Which provoked another round of questioning on what the duty is and when it arises. One justice noted that a patient on TDF-based medicine might suffer from kidney injury, but without the medicine, the patient might not have lived long enough to experience that alleged complication. Moreover, product development “does not happen overnight or for free.”
The panel continued to question the details. When asked whether a duty could arise based on the study of 30 patients, with no Phase III clinical trial, counsel replied (again) that the breach is the failure to act reasonably. When asked about whether the company should have proceeded to later-phase clinical trials and whether it mattered that the manufacturer has limited resources, counsel replied that the jury can decide.
One justice noted that counsel kept coming back to reasonableness and wondered whether this is a problem for the legislature. The law does not prevent profit from innovation, and it is uncomfortable to allow a court or jury to determine whether a company should lose profit because it innovated more and innovated better. Counsel replied that the opposite is uncomfortable too—giving a company special treatment, when pharmaceutical companies already make lots of money. The duty of reasonable care does not impact innovation.

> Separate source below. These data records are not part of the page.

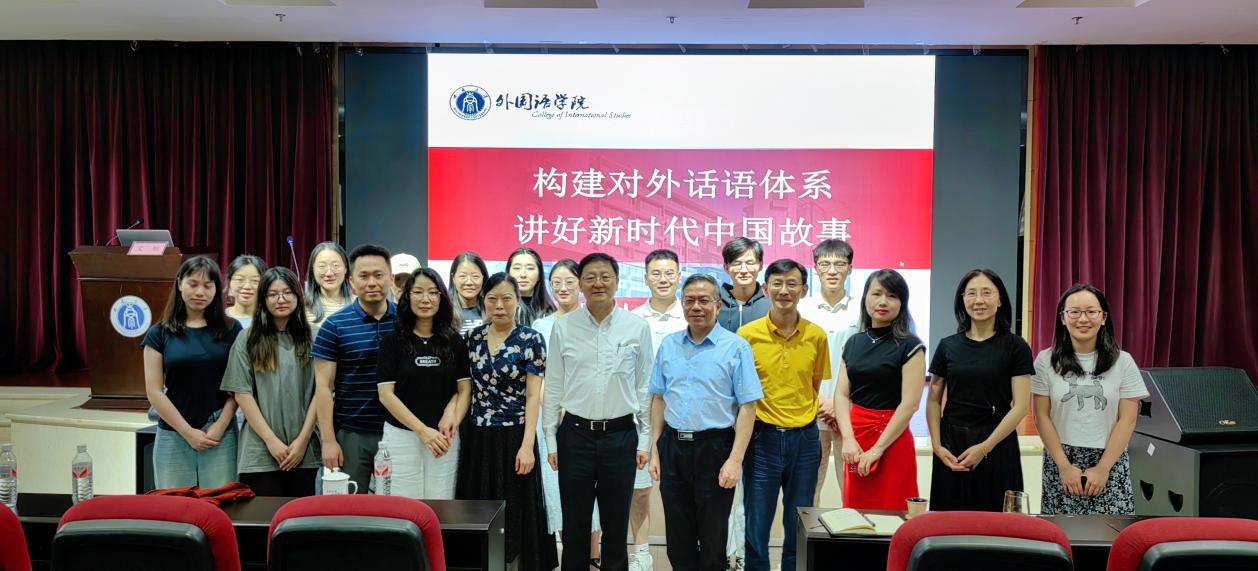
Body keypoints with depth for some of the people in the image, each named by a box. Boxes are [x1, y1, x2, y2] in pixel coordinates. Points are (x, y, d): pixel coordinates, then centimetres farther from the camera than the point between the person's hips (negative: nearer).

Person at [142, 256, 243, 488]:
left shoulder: (231, 330, 4)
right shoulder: (159, 334, 4)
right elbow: (154, 391, 1)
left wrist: (220, 427, -8)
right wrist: (188, 432, -6)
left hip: (220, 436, 0)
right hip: (173, 437, 1)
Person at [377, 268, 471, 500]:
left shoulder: (454, 341, 6)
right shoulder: (393, 341, 0)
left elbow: (465, 389, 6)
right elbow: (386, 394, -5)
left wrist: (453, 421, -12)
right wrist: (423, 430, -13)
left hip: (444, 438, 2)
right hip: (401, 436, -1)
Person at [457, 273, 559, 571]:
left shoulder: (531, 340, -7)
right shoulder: (474, 337, 6)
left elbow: (533, 396, -10)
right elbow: (467, 386, 13)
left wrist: (527, 445, -16)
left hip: (514, 436, -4)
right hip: (477, 436, 4)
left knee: (516, 510, 3)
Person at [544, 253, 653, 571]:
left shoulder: (637, 327, 0)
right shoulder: (563, 327, 0)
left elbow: (644, 387, 3)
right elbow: (553, 388, 4)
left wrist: (644, 440, 2)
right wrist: (551, 441, 3)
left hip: (621, 435, 0)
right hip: (575, 434, 0)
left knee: (617, 525, 10)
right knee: (574, 525, 10)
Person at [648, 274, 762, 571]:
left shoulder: (736, 347, -6)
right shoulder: (668, 345, 7)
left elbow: (747, 407, -9)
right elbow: (658, 400, 11)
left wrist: (735, 460, -15)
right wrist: (655, 450, 7)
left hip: (714, 448, -4)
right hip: (672, 447, 4)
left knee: (713, 539, 6)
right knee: (678, 536, 12)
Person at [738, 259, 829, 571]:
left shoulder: (816, 336, 2)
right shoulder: (747, 334, -5)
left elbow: (815, 385, 13)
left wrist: (808, 417, 4)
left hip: (804, 438, 2)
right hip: (762, 437, -2)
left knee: (800, 526, 11)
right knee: (756, 524, 4)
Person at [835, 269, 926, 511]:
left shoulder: (910, 346, -6)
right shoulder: (854, 343, 10)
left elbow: (910, 404, -12)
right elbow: (841, 394, 5)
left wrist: (877, 449, -14)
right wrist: (849, 439, -10)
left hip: (891, 441, -5)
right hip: (855, 439, 5)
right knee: (854, 515, 10)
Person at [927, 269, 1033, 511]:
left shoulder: (1015, 347, -2)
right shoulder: (948, 346, 5)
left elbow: (1020, 405, -7)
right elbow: (934, 401, 8)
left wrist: (985, 447, -13)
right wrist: (936, 445, -5)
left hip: (997, 444, -2)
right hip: (951, 445, 2)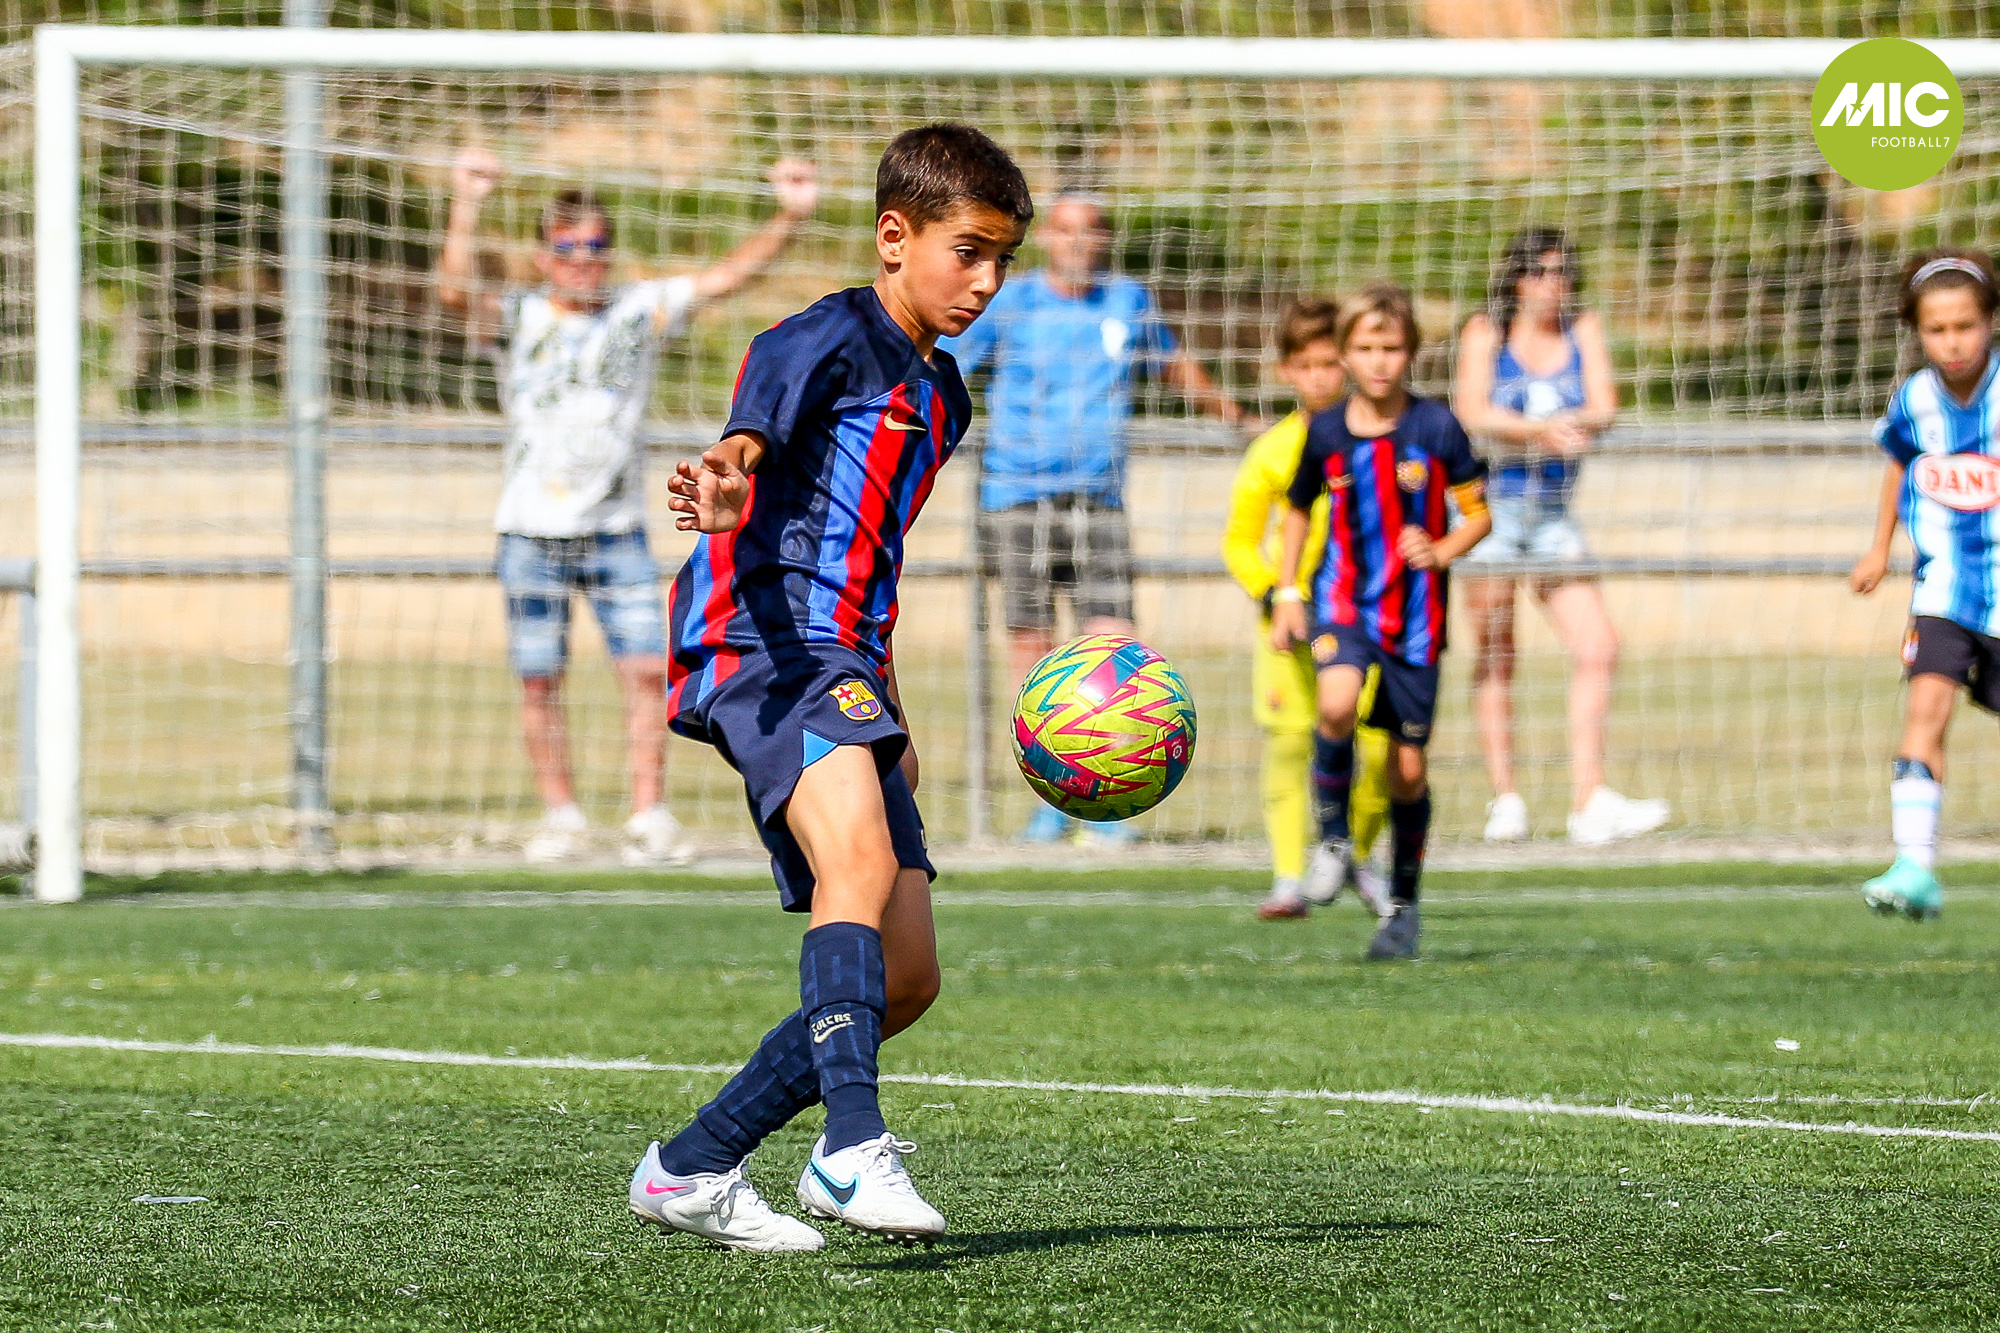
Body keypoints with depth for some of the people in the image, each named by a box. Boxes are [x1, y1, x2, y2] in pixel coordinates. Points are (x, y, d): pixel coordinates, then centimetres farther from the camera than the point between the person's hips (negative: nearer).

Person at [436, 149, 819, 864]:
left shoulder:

Counsel for the manufacturer made several points in rebuttal, but the most powerful was that plaintiffs’ expansive duty to “be reasonable” is not workable. The struggle to articulate precisely what this duty is demonstrates why we have the requirement to prove a product defect. In the end, this appeal is about life-and-death decisions and developing drugs that save lives. The Supreme Court should embrace the duty to make a non-defective product, not an expansion of tort law that is unnecessary and unwarranted.

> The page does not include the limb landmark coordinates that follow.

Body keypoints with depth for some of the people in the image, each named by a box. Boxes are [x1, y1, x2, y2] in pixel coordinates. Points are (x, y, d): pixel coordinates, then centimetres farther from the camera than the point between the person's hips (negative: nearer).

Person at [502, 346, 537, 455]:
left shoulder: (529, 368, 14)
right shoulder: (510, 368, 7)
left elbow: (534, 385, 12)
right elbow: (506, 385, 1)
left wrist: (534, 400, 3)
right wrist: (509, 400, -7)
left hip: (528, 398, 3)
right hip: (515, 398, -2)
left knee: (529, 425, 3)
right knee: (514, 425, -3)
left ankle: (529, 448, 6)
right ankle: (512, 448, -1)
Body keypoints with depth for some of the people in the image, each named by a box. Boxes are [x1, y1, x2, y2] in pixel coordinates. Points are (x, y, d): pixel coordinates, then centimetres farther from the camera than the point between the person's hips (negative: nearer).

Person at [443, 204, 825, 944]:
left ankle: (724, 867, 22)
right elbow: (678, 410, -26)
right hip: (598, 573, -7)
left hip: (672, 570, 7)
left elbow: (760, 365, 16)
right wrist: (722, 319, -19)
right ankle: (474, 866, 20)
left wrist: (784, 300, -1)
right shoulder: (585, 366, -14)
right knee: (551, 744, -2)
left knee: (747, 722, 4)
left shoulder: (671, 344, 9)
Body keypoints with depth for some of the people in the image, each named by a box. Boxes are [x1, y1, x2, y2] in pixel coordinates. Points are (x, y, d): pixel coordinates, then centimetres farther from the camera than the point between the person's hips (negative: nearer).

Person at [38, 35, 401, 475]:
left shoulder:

We will not hazard a guess at the likely outcome. One justice was clearly on the plaintiff’s side. Another showed a willingness to engage the issues outside the framework of tort law. Multiple justices tested what the duty should be and when it ought to arise, whether within the framework of existing tort law or not. We know where we stand: The Court of Appeal’s new duty is gratuitous. If these plaintiffs have experienced alleged complications from their treatment, they have a remedy—so long as they can prove a product defect. The opinion should come out within 90 days.